I'm trying to create a baseline of SQL Server performance by using information from the Windows 2000 Performance Monitor. Performance Monitor's default refresh rate for sampling information is 15 seconds. Would lowering this default value and sampling more often create an excessive burden on the server?
Answers to performance-tuning questions depend on circumstances, but I almost always use a 1-second sampling interval when running Performance Monitor. Let's see why I normally use a 1-second interval, then explore if using a higher sampling interval ever makes sense.
You need to consider two fundamental truths when discussing performance tuning. The first is related to the Heisenberg Uncertainty Principle. (My last formal physics class was about 13 years ago, so please excuse the scientific butchering that's about to take place.) The Heisenberg Uncertainty Principle is a rule generally applied to the study of quantum mechanics. In simple terms, the rule says that you can't observe the behavior of something without affecting its behavior. Performance tuning isn't quantum mechanics, but it does conform to this principle in that the simple act of watching the performance of a system affects the system's performance. The impact of watching a system increases as you capture more detailed and thus more helpful information. The trick is to ensure that you understand the impact that you're having and that you make sure the impact is reasonable and isn't excessively skewing your results.
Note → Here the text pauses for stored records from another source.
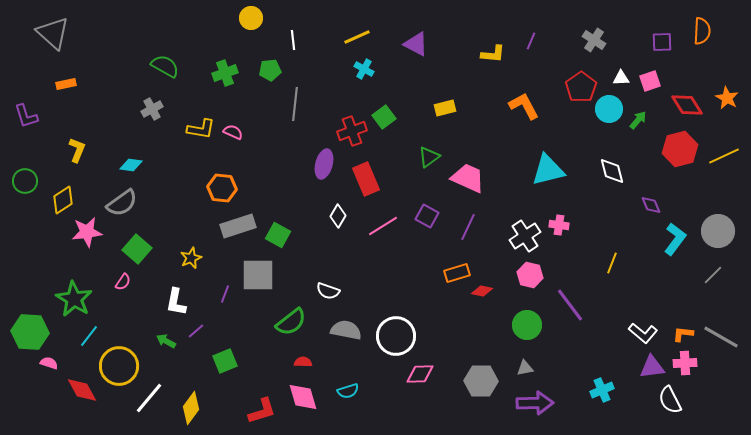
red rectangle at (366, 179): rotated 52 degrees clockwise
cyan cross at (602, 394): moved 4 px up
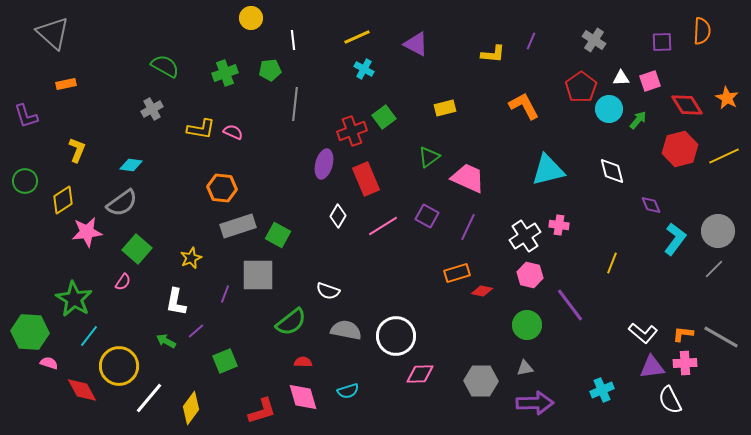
gray line at (713, 275): moved 1 px right, 6 px up
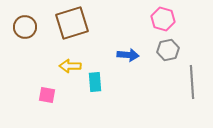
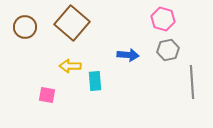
brown square: rotated 32 degrees counterclockwise
cyan rectangle: moved 1 px up
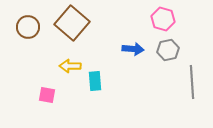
brown circle: moved 3 px right
blue arrow: moved 5 px right, 6 px up
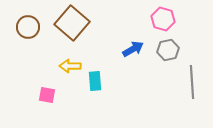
blue arrow: rotated 35 degrees counterclockwise
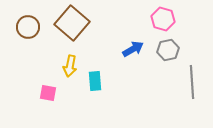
yellow arrow: rotated 80 degrees counterclockwise
pink square: moved 1 px right, 2 px up
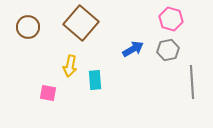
pink hexagon: moved 8 px right
brown square: moved 9 px right
cyan rectangle: moved 1 px up
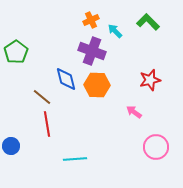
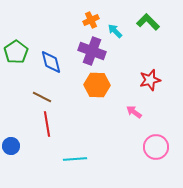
blue diamond: moved 15 px left, 17 px up
brown line: rotated 12 degrees counterclockwise
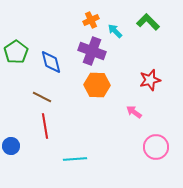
red line: moved 2 px left, 2 px down
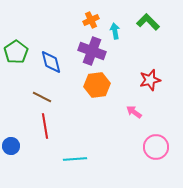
cyan arrow: rotated 35 degrees clockwise
orange hexagon: rotated 10 degrees counterclockwise
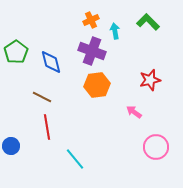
red line: moved 2 px right, 1 px down
cyan line: rotated 55 degrees clockwise
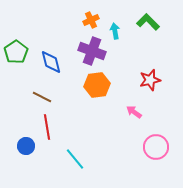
blue circle: moved 15 px right
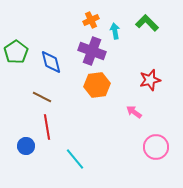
green L-shape: moved 1 px left, 1 px down
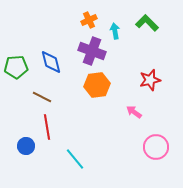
orange cross: moved 2 px left
green pentagon: moved 15 px down; rotated 30 degrees clockwise
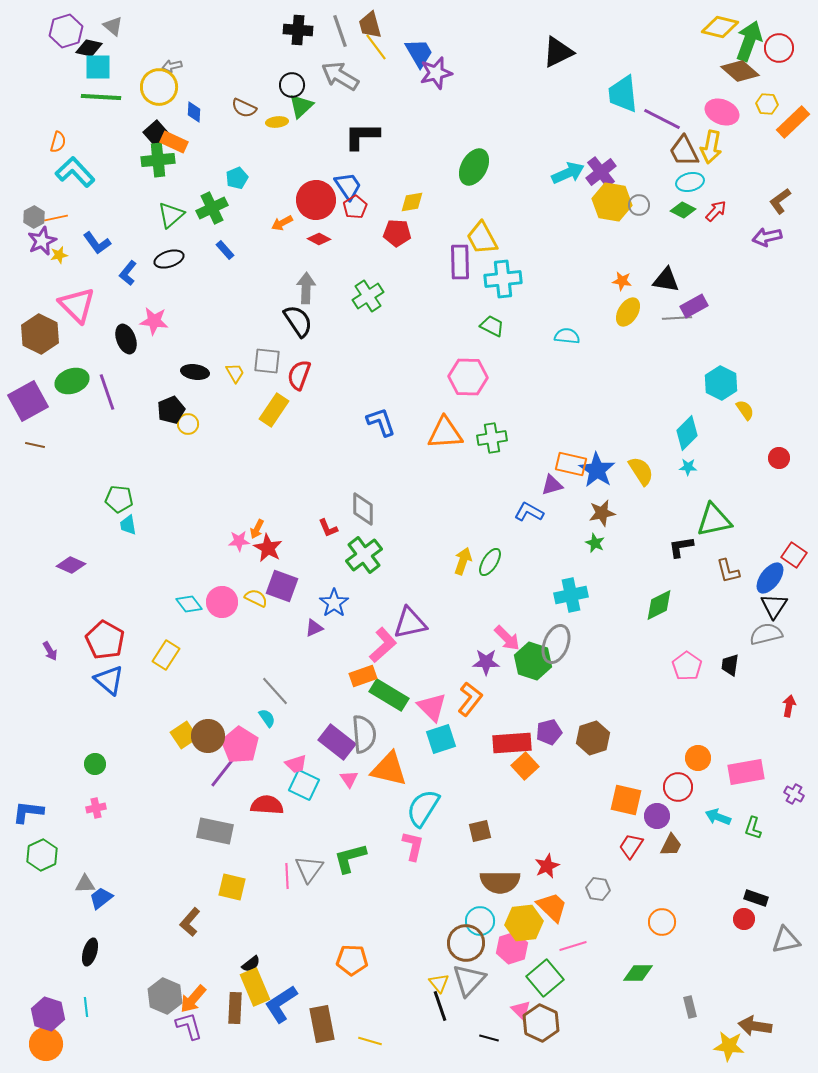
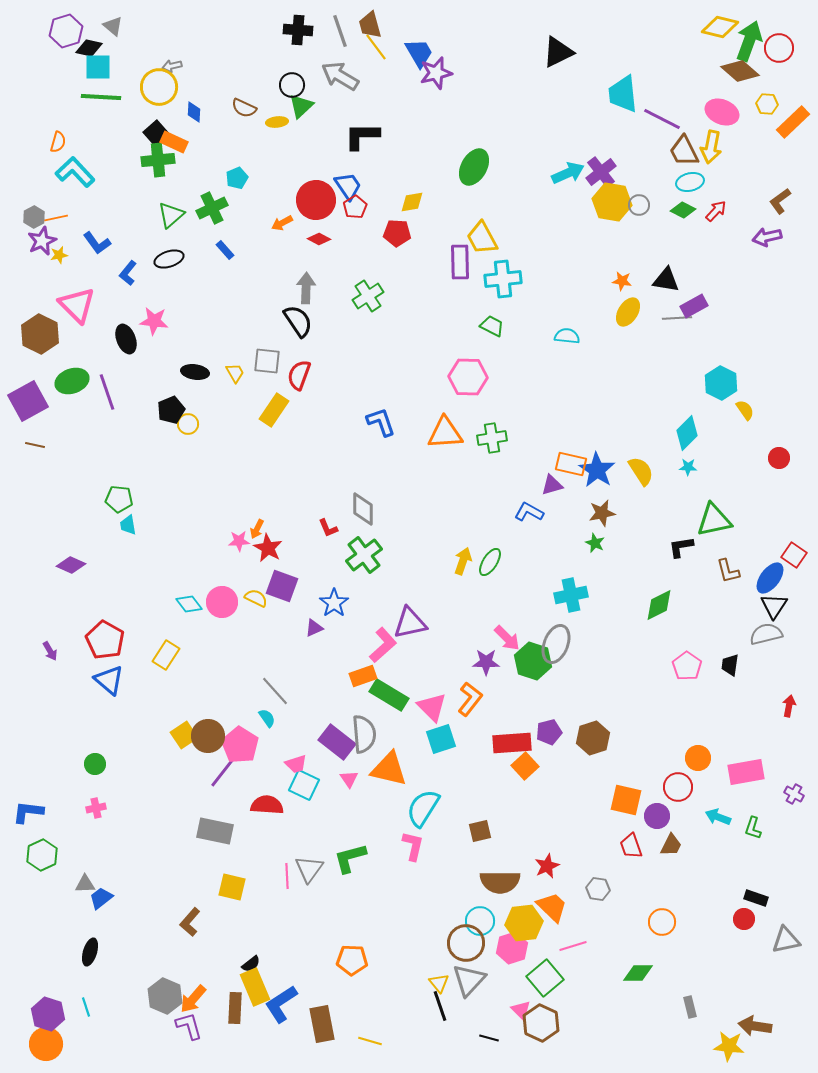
red trapezoid at (631, 846): rotated 52 degrees counterclockwise
cyan line at (86, 1007): rotated 12 degrees counterclockwise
Setting Performance Monitor's sampling threshold to 1 second will take a heavier toll on the system than using the default, but you'll find that this overhead will rarely have a large impact on the results you're capturing. Performance Monitor isn't a very intrusive application.
The second fundamental truth of performance tuning is that it's hard to fix problems you don't see. If you don't have solid metrics to help you battle the performance gremlin that's been bedeviling your users for weeks, you're in trouble. Unless you have accurate and specific performance numbers to aid in your sleuthing, you're mostly guessing.
If you leave the sampling threshold at 15 seconds, you'll likely miss your system's most interesting and important performance characteristics. Computer systems, especially databases, rarely behave in a predictable linear manner. If you miss some problems during this interval, you won't be able to effectively tune performance, and you'll end up with misleading baseline statistics. Typical systems exhibit a wide range of performance characteristics over a 15-second period.